Se planteaba, en Portugal, el problema de la sucesión del viejo Rey, y por eso el Rey Enrique de Portugal había nombrado a cinco gobernadores que regirían su reinado a su fallecimiento y para que deliberasen cual iba a ser el nuevo soberano a su muerte. Entre los pretendientes estaba Felipe II.

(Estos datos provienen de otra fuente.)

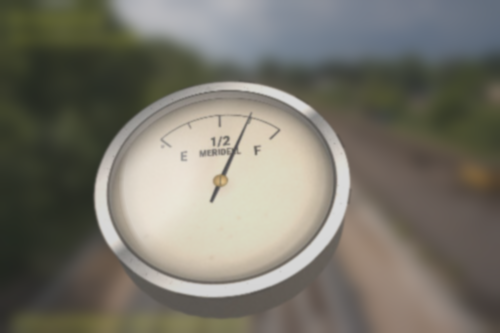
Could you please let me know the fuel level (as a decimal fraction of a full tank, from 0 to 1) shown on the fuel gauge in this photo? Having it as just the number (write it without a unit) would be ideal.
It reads 0.75
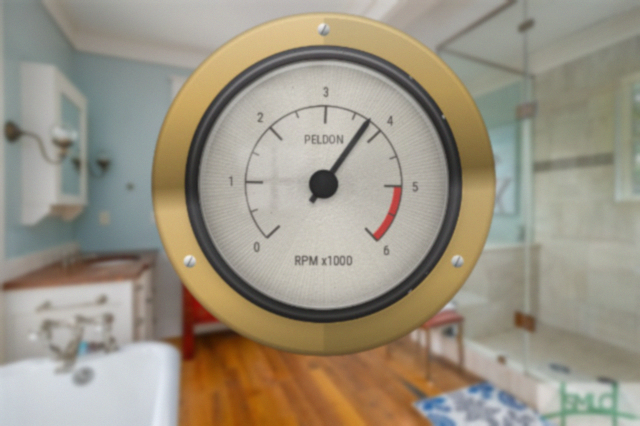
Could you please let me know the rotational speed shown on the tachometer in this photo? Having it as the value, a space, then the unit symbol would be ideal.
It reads 3750 rpm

Pero, el Papa de entonces, Gregorio XIII se sintió obligado a intervenir en este asunto, y mandó a un legado para “recoger las aspiraciones de los diversos pretendientes” y después poder tomar una decisión. Para él, esta intervención representaba mucho ya que de esta forma se podía defender la paz en la Cristiandad ante el riesgo y el miedo de una perturbación repentina pero también era un medio de subrayar y de hacer prueba de “la importancia de la Iglesia como árbitro en los grandes conflictos de la Cristiandad”.
Pero esta intervención ofendió mucho a Felipe II que tenía que afrontar al Papa ya que con el hecho de poder arbitrar cuestionaba sus “mejores derechos”, lo que le ponía en muy difícil posición.
Además, el Papa iba hasta amenazar con retirar la ayuda económica, procedente del clero castellano, a la Monarquía.
De hecho, Felipe II se sintió muy agraviado y le hizo partícipe de sus agravios en una carta que le escribió al Papa.